Ada yang berpendapat bahwa tanda tersebut merupakan fenomena semakin maraknya praktik perzinahan di tengah masyarakat Arab sebagai “bangsa majikan” terhadap perempuan yang bekerja sebagai asisten rumah tangga yang berasal dari negara-negara miskin. Fenomena ini dapat kita saksikan sejak kemunculan era “Kejayaan Petro Dollar” sebagai hasil dari eksplorasi minyak dan perdagangan internasional di kawasan Arab (Timur Tengah).

Pendapat lainnya adalah fenomena semakin maraknya tindak kekerasan dan sikap amoral (ngelunjak) dari anak-anak di zaman modern, mulai dari perkotaan hingga pelosok pedesaan terhadap ibu-ibu kandung mereka. Sehingga telah hilang rasa hormat dan adab sopan santun dari seorang anak terhadap ibunya. Bahkan seorang anak berani memerintah ibunya seperti perlakuan terhadap pembantunya. Na’udzubillah.

Dan pendapat terakhir yang menurut penulis lebih mendekati adalah pena’wilan dari Maulana Syeikh Imran Hosein. Beliau berpendapat bahwa fenomena ini lebih dekat maknanya dengan fenomena yang saat ini dikenal dengan nama “Surrogate Mother” (ibu pengganti atau praktek sewa rahim). Praktek “Surrogate Mother” mengindikasikan keterkaitan beberapa hal secara makro dan kompleks yang berdampak besar dan luas yang sedang terjadi saat ini.

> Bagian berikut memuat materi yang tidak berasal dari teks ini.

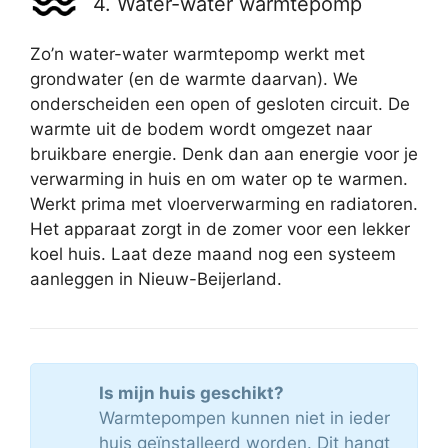
4. Water-water warmtepomp
Zo’n water-water warmtepomp werkt met
grondwater (en de warmte daarvan). We
onderscheiden een open of gesloten circuit. De
warmte uit de bodem wordt omgezet naar
bruikbare energie. Denk dan aan energie voor je
verwarming in huis en om water op te warmen.
Werkt prima met vloerverwarming en radiatoren.
Het apparaat zorgt in de zomer voor een lekker
koel huis. Laat deze maand nog een systeem
aanleggen in Nieuw-Beijerland.
Is mijn huis geschikt?
Warmtepompen kunnen niet in ieder
huis geïnstalleerd worden. Dit hangt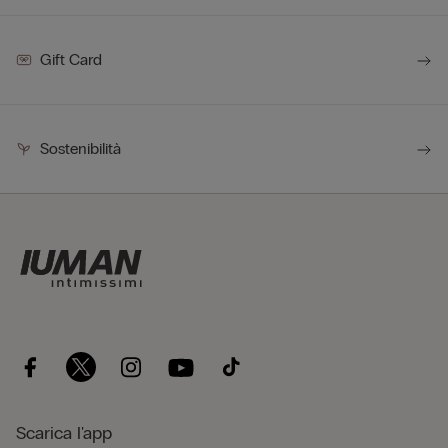
Gift Card
Sostenibilità
Scarica l'app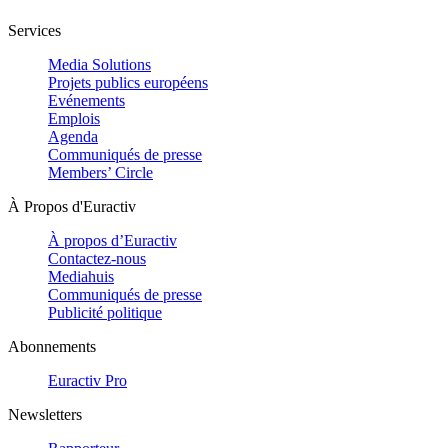
Services
Media Solutions
Projets publics européens
Evénements
Emplois
Agenda
Communiqués de presse
Members’ Circle
À Propos d'Euractiv
À propos d’Euractiv
Contactez-nous
Mediahuis
Communiqués de presse
Publicité politique
Abonnements
Euractiv Pro
Newsletters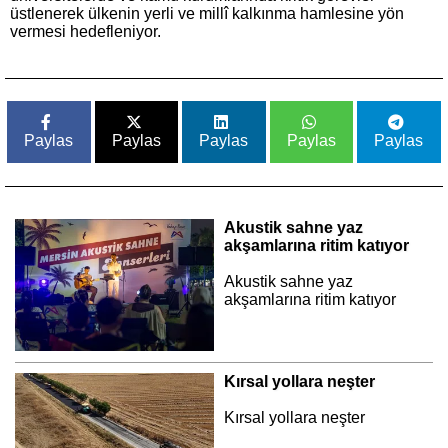
üstlenerek ülkenin yerli ve millî kalkınma hamlesine yön
vermesi hedefleniyor.
Paylas
Paylas
Paylas
Paylas
Paylas
Akustik sahne yaz
akşamlarına ritim katıyor
Akustik sahne yaz
akşamlarına ritim katıyor
Kırsal yollara neşter
Kırsal yollara neşter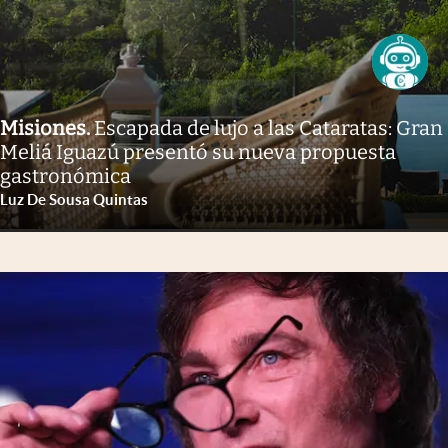
Misiones
.
Escapada de lujo a las Cataratas: Gran
Meliá Iguazú presentó su nueva propuesta
gastronómica
Luz De Sousa Quintas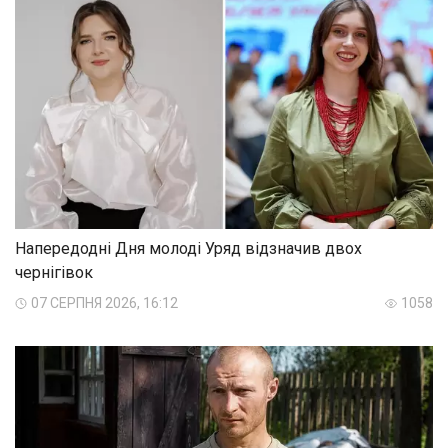
Напередодні Дня молоді Уряд відзначив двох
чернігівок
07 СЕРПНЯ 2026, 16:12
1058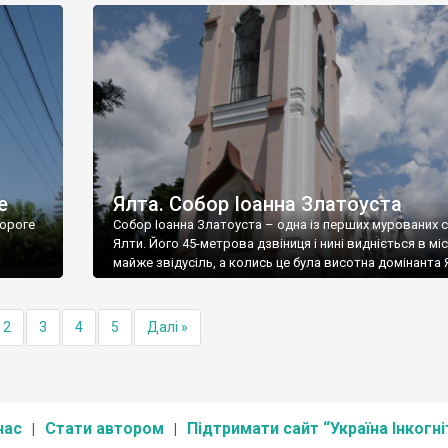
е
Ялта. Собор Іоанна Златоуста
ороге
Собор Іоанна Златоуста – одна із перших мурованих 
Ялти. Його 45-метрова дзвіниця і нині видніється в міс
майже звідусіль, а колись це була висотна домінанта 
2
3
4
5
Далі »
нас
Стати автором
Підтримати сайт “Україна Інкогні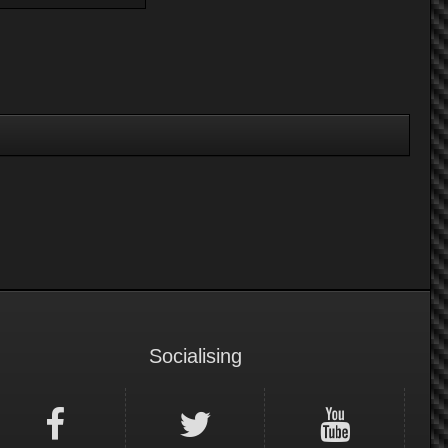
Socialising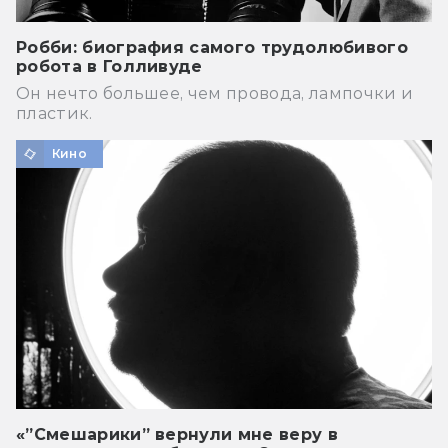
Робби: биография самого трудолюбивого
робота в Голливуде
Он нечто большее, чем провода, лампочки и
пластик.
Кино
«”Смешарики” вернули мне веру в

Mulai dari adanya perbudakan modern melalui sistem moneter (mata uang kertas yang berbeda di setiap negara, dengan dominasi dollar dan “inferioritas” mata uang negara lainnya), sistem perbankan (sistem riba yang secara makro dan mikro, menyedot harta kekayaan kaum lemah dan menjadi alat penindasan), dan sistem ekonomi yang berlaku secara umum saat ini.

Bisa kita saksikan saat ini, negara-negara maju memiliki nilai mata uang yang jauh lebih tinggi dibandingkan dengan negara-negara berkembang dan negara-negara lemah lainnya. Selama puluhan tahun sejak tahun 1970an, dollar mendominasi nilai mata uang dunia. Dan ini adalah bentuk perbudakan, penindasan, dan penjajahan gaya baru dari negara-negara superior terhadap negara-negara inferior. Harusnya nilai (mata) uang di seluruh dunia sama dan sejajar!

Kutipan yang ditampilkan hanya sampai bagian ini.